今日は婆ちゃんと親父と夕食中に昔の洗い張りについての話になりました。
昔は各家庭できものを解いて洗っていて、仕上げはだいたい板張りだったそうです。
板張りというのは、今はだるまやでもしていませんが、洗った反物を板に張り付けてしわを伸ばすのです。
多分このブログの読者の方の中には、お婆ちゃんに聞くと「昔は板張りをしてたのよ~」というような話を聞ける方もたくさんいると思います。
当時の洗い張りは、板張りと伸子張りという2種類の仕上げ方があり、板張りは主に木綿や銘仙の反物を仕上げ、紬などは伸子張りで仕上げていたらしいです。
というのも、板張りは手間はかからないけど、小じわが消えにくく、伸子張りは手間はかかるが、小じわもばっちり消えるということで、うまく使い分けていたらしいです。
板張りならきもの一枚分張るのに数十分だと思いますが、伸子張りの場合、きもの一枚分仕上げるのにプロの職人でも1時間半ほどかかります。
というわけで、家庭では板張り、家庭で手に負えないものは職人に任せていたという時代があったのでしょう。
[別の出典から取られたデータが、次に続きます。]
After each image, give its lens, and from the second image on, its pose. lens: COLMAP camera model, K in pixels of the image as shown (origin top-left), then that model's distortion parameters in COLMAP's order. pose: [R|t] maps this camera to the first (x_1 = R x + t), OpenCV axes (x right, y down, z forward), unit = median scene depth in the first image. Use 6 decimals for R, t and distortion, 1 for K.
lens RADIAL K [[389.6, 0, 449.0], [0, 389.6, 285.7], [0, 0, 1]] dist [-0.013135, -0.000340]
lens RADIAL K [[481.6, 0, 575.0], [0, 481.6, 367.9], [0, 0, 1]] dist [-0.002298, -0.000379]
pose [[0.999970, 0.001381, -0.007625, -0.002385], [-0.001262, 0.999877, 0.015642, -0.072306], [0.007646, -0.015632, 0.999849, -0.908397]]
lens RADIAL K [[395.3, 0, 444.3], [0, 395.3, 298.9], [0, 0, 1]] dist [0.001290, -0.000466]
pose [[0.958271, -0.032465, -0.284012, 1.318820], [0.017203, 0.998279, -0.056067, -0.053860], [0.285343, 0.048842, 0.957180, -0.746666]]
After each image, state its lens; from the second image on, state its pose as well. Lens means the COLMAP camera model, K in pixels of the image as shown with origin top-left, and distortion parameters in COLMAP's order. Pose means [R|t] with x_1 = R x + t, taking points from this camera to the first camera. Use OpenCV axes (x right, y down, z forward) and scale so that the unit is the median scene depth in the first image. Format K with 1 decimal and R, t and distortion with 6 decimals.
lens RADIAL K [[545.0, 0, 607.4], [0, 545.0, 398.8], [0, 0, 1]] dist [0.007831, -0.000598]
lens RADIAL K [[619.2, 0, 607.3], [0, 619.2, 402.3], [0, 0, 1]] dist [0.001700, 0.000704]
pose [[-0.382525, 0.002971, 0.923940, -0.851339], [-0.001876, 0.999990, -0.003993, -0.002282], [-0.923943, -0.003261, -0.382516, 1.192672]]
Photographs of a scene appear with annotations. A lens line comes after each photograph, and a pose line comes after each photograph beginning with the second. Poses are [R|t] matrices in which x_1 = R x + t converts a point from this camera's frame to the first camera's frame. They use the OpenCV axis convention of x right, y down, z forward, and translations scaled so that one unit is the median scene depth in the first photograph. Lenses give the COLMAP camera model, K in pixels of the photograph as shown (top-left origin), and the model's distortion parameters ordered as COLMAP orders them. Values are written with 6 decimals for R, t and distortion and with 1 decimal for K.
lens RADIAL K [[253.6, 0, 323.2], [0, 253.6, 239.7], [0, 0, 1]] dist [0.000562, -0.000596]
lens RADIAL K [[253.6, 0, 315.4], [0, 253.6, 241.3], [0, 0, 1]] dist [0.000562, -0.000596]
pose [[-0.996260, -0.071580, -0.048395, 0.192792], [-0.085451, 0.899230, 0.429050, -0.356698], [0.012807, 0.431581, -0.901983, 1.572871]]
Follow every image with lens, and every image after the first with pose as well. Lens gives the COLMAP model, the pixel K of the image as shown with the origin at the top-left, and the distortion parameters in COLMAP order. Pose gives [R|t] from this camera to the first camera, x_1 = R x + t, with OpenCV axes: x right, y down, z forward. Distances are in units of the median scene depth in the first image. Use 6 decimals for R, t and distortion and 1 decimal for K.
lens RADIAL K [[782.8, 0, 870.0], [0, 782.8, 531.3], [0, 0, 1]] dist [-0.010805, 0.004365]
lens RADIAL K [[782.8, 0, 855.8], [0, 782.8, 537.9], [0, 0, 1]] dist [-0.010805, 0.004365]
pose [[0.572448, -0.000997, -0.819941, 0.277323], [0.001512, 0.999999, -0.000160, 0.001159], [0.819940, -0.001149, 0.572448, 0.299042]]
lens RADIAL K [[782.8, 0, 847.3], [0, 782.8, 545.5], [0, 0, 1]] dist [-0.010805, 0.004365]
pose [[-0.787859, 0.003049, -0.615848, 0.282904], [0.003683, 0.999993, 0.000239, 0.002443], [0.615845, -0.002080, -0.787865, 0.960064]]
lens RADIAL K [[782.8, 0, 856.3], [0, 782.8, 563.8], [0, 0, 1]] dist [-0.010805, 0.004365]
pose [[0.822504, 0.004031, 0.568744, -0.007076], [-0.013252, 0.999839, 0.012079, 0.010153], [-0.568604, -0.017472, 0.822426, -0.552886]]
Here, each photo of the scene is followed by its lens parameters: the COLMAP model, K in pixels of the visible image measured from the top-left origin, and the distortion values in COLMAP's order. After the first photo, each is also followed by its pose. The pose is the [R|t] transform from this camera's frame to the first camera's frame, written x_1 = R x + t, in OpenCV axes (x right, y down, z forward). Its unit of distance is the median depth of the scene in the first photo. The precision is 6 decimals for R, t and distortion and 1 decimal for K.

今でも古い家では、板張りに使った板があるかもしれませんね。
板張りは糊を引かなかったのかと思って聞いてみると、板に張り付けた後に、布のりを引いていたらしいです。
板に張り付けて、布のりを引いて、日当たりの良いところに干しておくと、乾いてきたときに早く取らないと風で飛ばされてしまったようで。(笑)
何だか想像してみると懐かしい感じがするいい風景ですが、今ではすっかりそんな様子はなくなり、職人の世界でも、伸子張りを使わず機械(湯のし機)で紬から何から仕上げてしまう時代になりつつありますね。
親父や婆ちゃんの昔話を聞くのも楽しい時間だったりする今日この頃でした。
やってましたよ、母が。
返信削除私は乾くとペリペリとはがすお手伝いを
やらされていました。
古い張り板がいたんだので、
嫁入りのときは、父が作ってくれたのを
持参しました。
今でも玄関に立てかけてあります。
たまーに使いますよ。
表を通る皆さんは、伸子張りも板張りも、
物珍しげに見ていかれます。
たまに声をかけてくださる方がいますが、
なんと私より年上の方がほとんどで、
「母がやっていたの、懐かしいわ」…、
やってる私はずっと年下なんですが。
うちも亡くなった祖母の家の縁の下に
返信削除伸子針と長~い張り板があったそうです。
でも伸子針は捨てられちゃったし
板は父の手製物置き場の棚になっています。
昭和20年生まれで着物にあまり縁なく育ってきた両親は要らない物は捨てて
綺麗サッパリ生活大好き人間
かたや私は古いもの大好き人間
同じ縁の下から出てきた大きな火鉢二つ
庭で汲み置き用の鉢になっているのを
ためいきついて見ております。
火鉢としては使えないよーと声が飛んできましたよ
今の家は密封されてるから、中毒になってしまうとか…
>とんぼさん
返信削除親父に聞いたら、だいたい嫁入り道具として、きもの一式と洗い張り用の張り板を持っていったと言っておりました。
うーん、今とはだいぶ違いますね。
>ちっくさん
先日はご来店ありがとうございました。
確かに古いものを使わない時代になってますねぇ。
僕はこういった生活をしているので、歴史のあるものに興味を持つようになりましたけど、多分この仕事を選んでいなかったら興味持っていないだろうなぁと思います。
古き良き日本も残していけるといいんですけどねぇ。